Tahun ini, Sudan Selatan telah menutup sekolah-sekolahnya untuk sekitar 2,2 juta siswa pada akhir Maret ketika suhu udara melonjak hingga 45 derajat Celcius. Ribuan sekolah di Filipina dan India mengikuti langkah yang sama pada akhir April, dengan menutup ruang kelas untuk lebih dari 10 juta siswa.
Pada Rabu, Kamboja juga memerintahkan semua sekolah negeri untuk memangkas dua jam pelajaran dari biasanya, untuk menghindari puncak panas pada tengah hari.

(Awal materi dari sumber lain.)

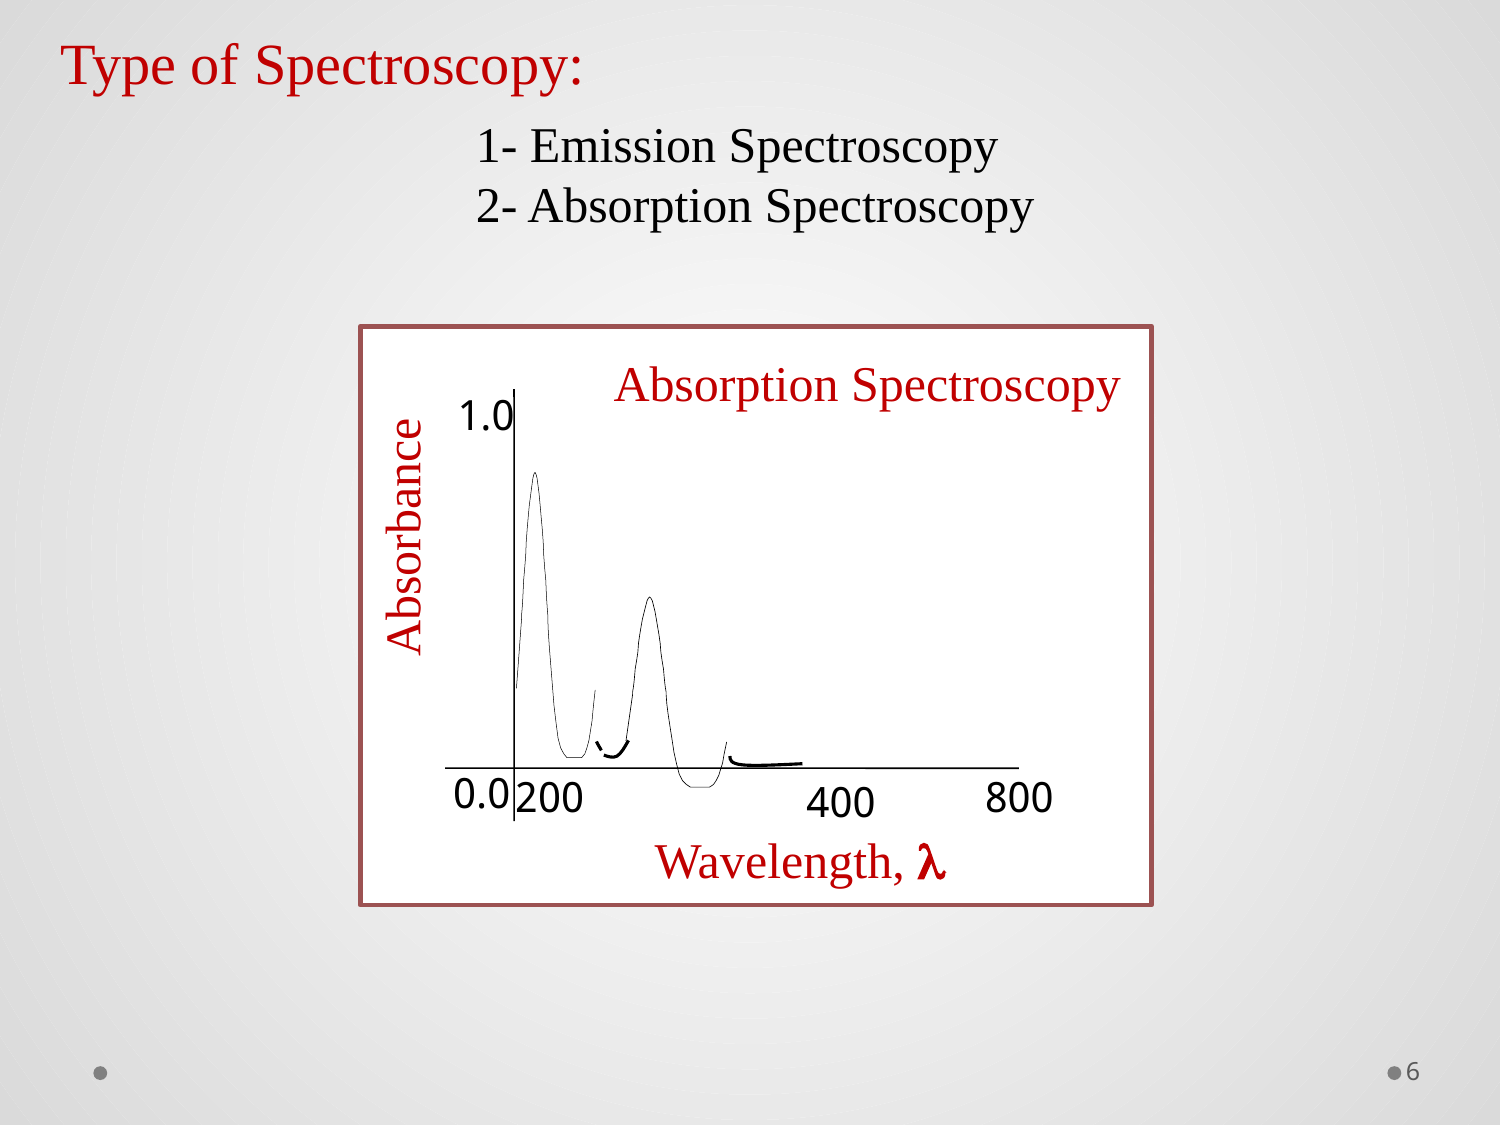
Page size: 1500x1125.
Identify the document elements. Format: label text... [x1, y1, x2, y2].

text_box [359, 326, 1152, 906]
text_box Type of Spectroscopy: [45, 19, 600, 104]
text_box 1- Emission Spectroscopy 2- Absorption Spectroscopy [461, 104, 1050, 300]
slide_number 6 [1401, 1042, 1494, 1103]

Sementara itu, Bangladesh masih bimbang antara membuka dan menutup sekolah untuk sekitar 33 juta siswa, di tengah tekanan untuk mempersiapkan murid-muridnya menghadapi ujian.
“Banyak sekolah di Bangladesh tidak memiliki kipas angin, ventilasi yang tidak baik, dan mungkin atapnya terbuat dari seng yang tidak memberikan insulasi yang baik," kata Shumon Sengupta, direktur negara Bangladesh untuk organisasi nirlaba Save the Children.

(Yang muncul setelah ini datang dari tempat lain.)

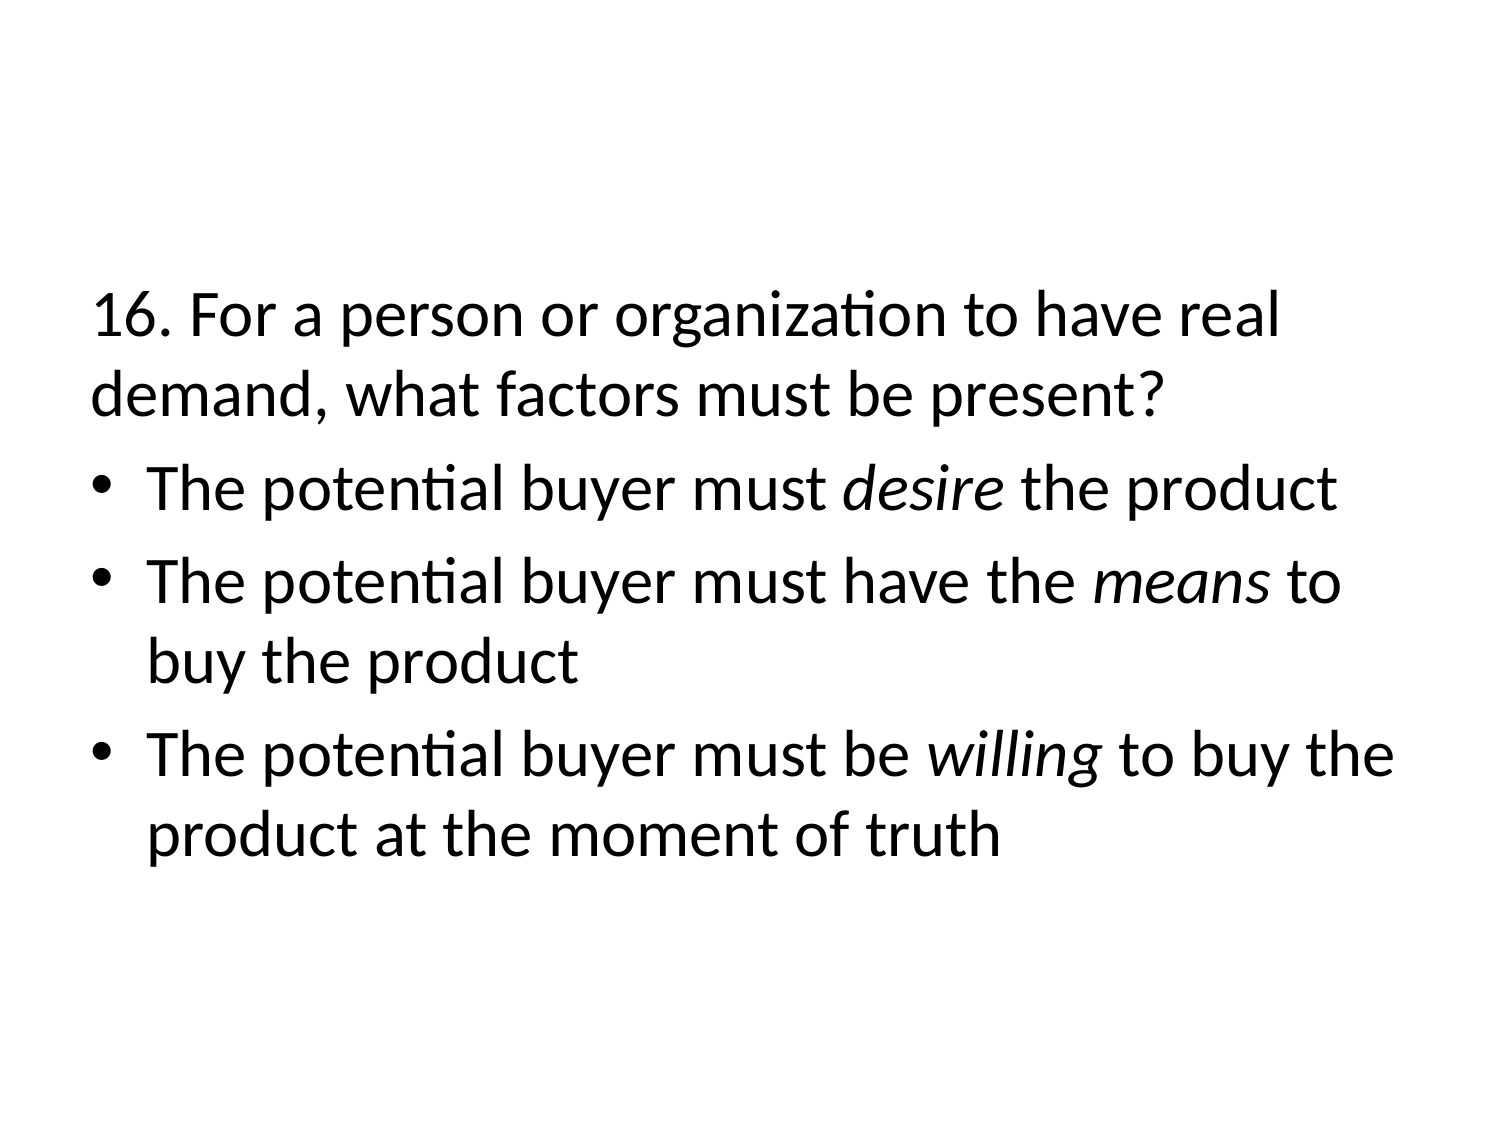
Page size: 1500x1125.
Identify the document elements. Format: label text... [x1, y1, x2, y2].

list 16. For a person or organization to have real demand, what factors must be present? The potential buyer must desire the product The potential buyer must have the means to buy the product The potential buyer must be willing to buy the product at the moment of truth [75, 262, 1425, 1005]
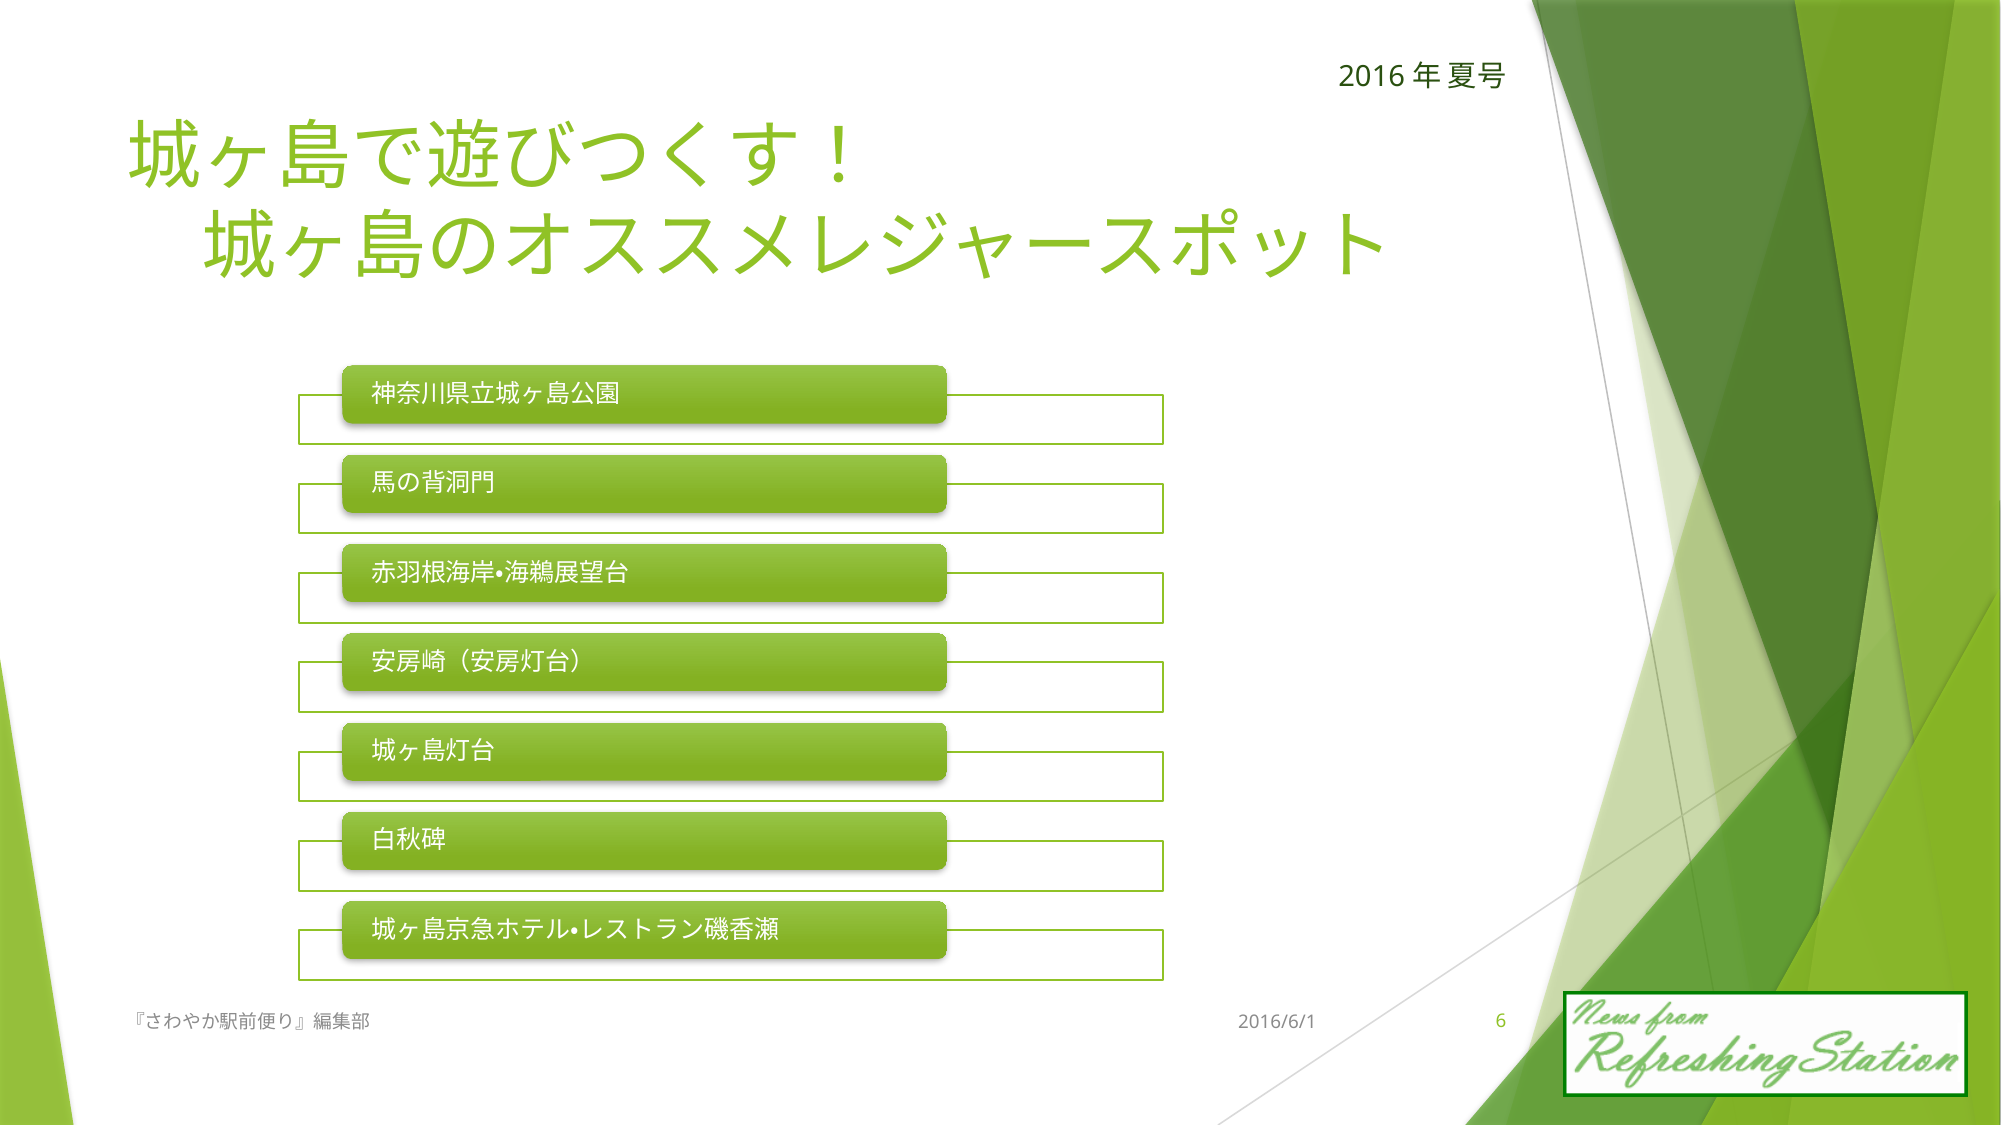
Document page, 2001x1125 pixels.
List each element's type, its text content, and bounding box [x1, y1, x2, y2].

title 城ヶ島で遊びつくす！ 城ヶ島のオススメレジャースポット [111, 99, 1522, 317]
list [298, 353, 1164, 992]
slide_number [1181, 991, 1332, 1051]
picture [1563, 991, 1968, 1097]
slide_number 5 [1409, 991, 1522, 1051]
footer 『さわやか駅前便り』編集部 [111, 991, 1145, 1051]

Bahkan jika siswa tetap menghadiri kelas selama gelombang panas, pendidikan mereka kemungkinan besar akan terganggu. Suhu tinggi memperlambat fungsi kognitif otak, sehingga menurunkan kemampuan siswa untuk menyimpan dan memproses informasi.
Sebuah penelitian pada 2020 menemukan bahwa siswa sekolah menengah di AS mendapatkan hasil yang lebih buruk pada tes standar jika mereka terkena suhu yang lebih tinggi pada tahun menjelang ujian.
Penelitian yang dipublikasikan di American Economic Journal ini menemukan bahwa tahun ajaran yang lebih panas 0,55 derajat Celcius, mengurangi hasil belajar siswa pada tahun tersebut sebesar 1 persen. Sebagian besar dampak tersebut hilang di sekolah-sekolah yang memiliki pendingin ruangan, demikian menurut salah satu penulis penelitian Josh Goodman, seorang ekonom di Boston University.
Penelitian lain menunjukkan bahwa suhu panas yang berlebihan di daerah tropis juga dapat berdampak pada pendidikan anak bahkan sebelum lahir. Anak-anak di Asia Tenggara yang terpapar suhu yang lebih tinggi dari rata-rata sejak dalam kandungan dan di awal kehidupan akan mendapatkan lebih sedikit waktu bersekolah di kemudian hari, demikian hasil penelitian yang dipublikasikan di Proceedings of the National Academy of Sciences pada tahun 2019.